● **TEXT**
::::
Yes, you are right & I agree with your views. Couple of years back I had a chance to see Gurudwara at Kuantan, Malaysia. No doubts is beautiful & i was there for 30 min. but cudn't see a single sewadar inside. Infact there was not a single human in Gurudwara Sahib .... 

Regarding prachar, actually we are lacking in our prachars & obviously coz our leaders are busy heating their chairs. Though it's the responsibility of each Sikh to educate his bro & sis about our treasure "Sikhism" but that alone wudn't do the purpose. We need modernize prachar through trained pracharak who are strictly speaking on Gurbani & just "GURBANI".

Also, I agree that SGPC being the highest authority managing affairs has failed miserably to upgrade the museum. 1000s foreigners visit Golden Temple & they remain unknow to our customs, our history etc... forget foreigners even our youth remain unknown...

Anyways, may Waheguru give some brain to the top posts to work for what they are seated by Waheguru..

Waheguru Ji Ka Khalsa
Waheguru Ji Ki Fateh ..


----------



## Gyani Jarnail Singh (Jul 19, 2012)
::::
● **WORK TO BE COMPLETED**
Continue the forum thread about Sikh preaching and the SGPC, starting right after its final line.

● **DATASET EXCERPT**
::::
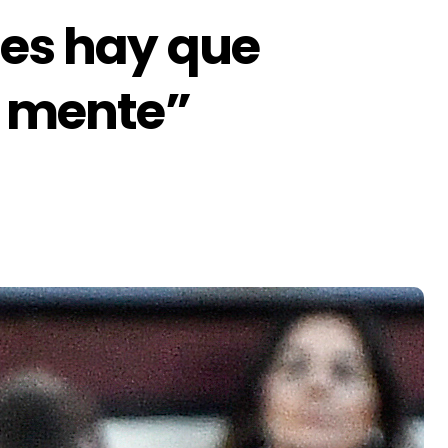
des hay que
a mente”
::::
● **REPLY**
In the early days when i was younger and as a journalist i had a chance to go on a country wide tour of Malaysin Gurdwars accompanying a Akali minister from Punjab..early 1970's..many Gurdwaras we visited were EMPTY of any snagat or even Sevadaars..just buildings..obviously someone would just parkash the sggs and then disappear until night to coem and do sukhassan....at the Gurdwara GOPENG, when we arrived..there was  a PACK OF DOGS surrounding a ***** in heat seated or sleeping in the darbaar Hall with the SGGS paraksh !! ( Like what they say happened in hemkunt Gurdawra where a Group of Bears came to hibernate and give birth etc inside the darbaar sahib !!) Being young and very inexperienced..i wrote about this..as "Gurdwara vich KUTTIAN DA RAAJ "..and this rasied a storm...i was being very rude..insensitive..how could the Raaj karega Khalsa be turned int Kuttian da Raaj blah blah...but no body could deny that dogs lounging inside a Gurdawra in the presence of sggs is a DISGRACE..shoot the messenger they said..i had a good laugh at these arguments...There was one Gurdwara whcih ahd a Malay sevadaar...on being questioned about how he could serve as sevadaar..he replied..OH its EASY....BUKA BUKU TUTUP BUKU ( OPEN BOOK CLOSE BOOK ) menaing every morning i just Open Book and evening I close Book (parkash sukhsassan of sggs ) Thats all..very simple work.  In another Gurdawra the SGGS were left for so long the termites ate them...long story....at one time we had 160 Gurdawras...now most of them are vacant of sangat...freehold properties of the kaum being used as free living grounds by some people..some rented out etc etc...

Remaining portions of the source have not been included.